Katie took eight years to get published (now look at her - she's written 19 bestsellers and Summer of Love recently won this year’s Contemporary Romantic Novel award). Veronica began her career at The Archers before becoming a scriptwriter for TV series like Heartbeat and Holby City. And Fiona wrote her first novel straight out of university. She moved back home to her parents’ house in Berkshire, worked part-time in a saddlery and, when she’d finished her book, sent it to five agents.
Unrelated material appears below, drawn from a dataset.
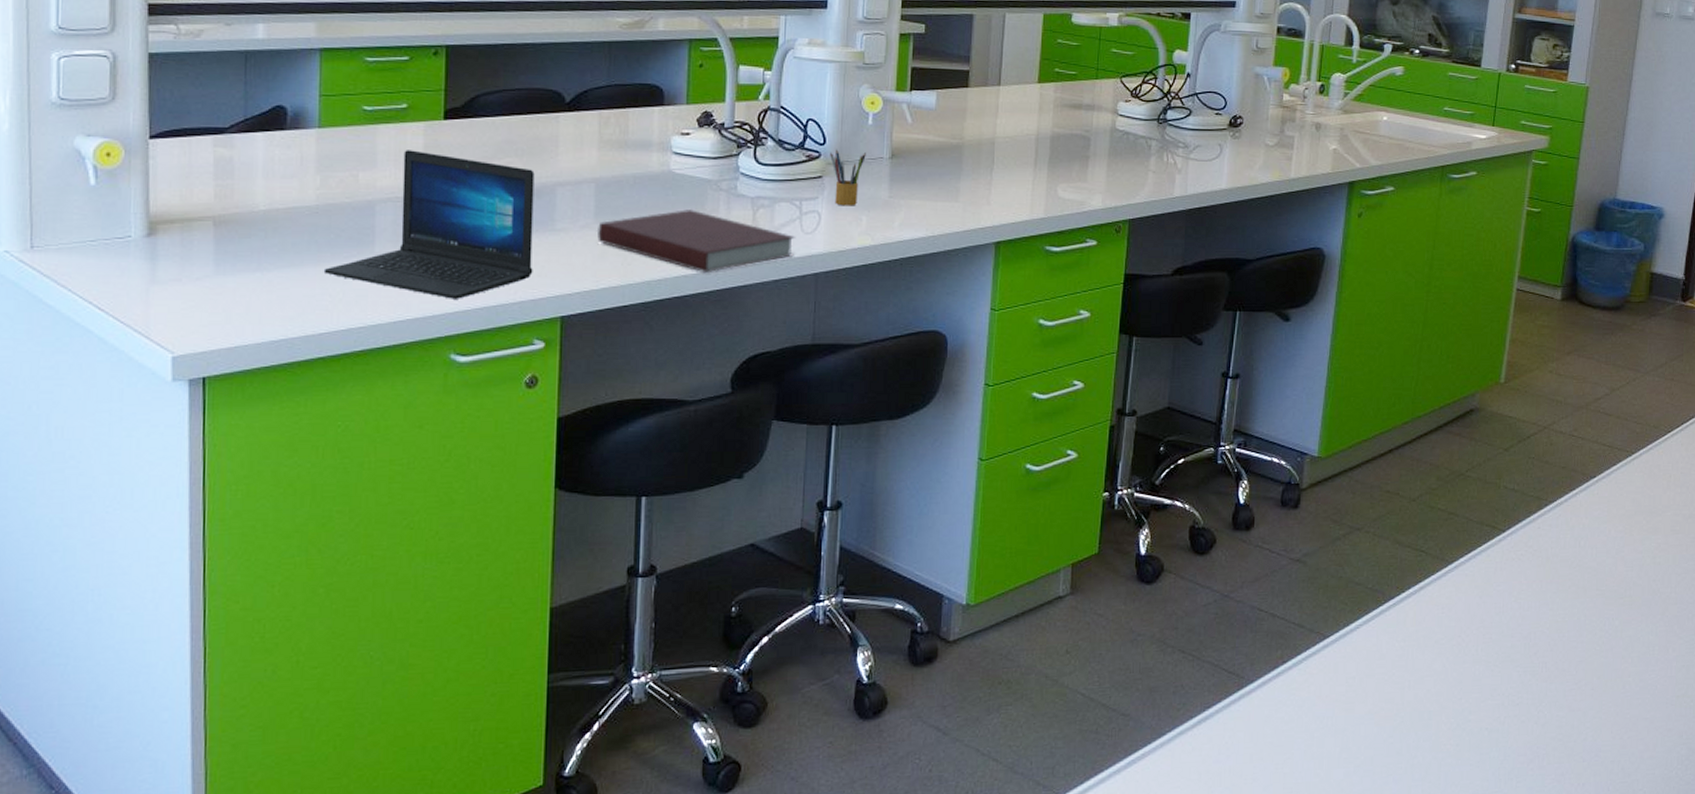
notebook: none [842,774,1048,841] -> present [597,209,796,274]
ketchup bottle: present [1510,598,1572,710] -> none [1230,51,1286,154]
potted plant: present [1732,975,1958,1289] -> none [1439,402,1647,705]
The agent who snapped her up sold her novel in three days.

Last of all, Jane Wenham-Jones asked them for their top tips for wannabe novelists.

Veronica Henry – “Get on with it – it’s no good just keeping it in your head.”
Fiona Walker – “Finish it. There are so many half-finished novels languishing in drawers.”
Jill Mansell – “Use a timeline – it works brilliantly for me. And I don’t write in chapters. It’s far easier to write your story and then look for the natural breaks afterwards.”
Katie Fforde – “Read a lot – and persevere. If you want something enough you’ll achieve it.”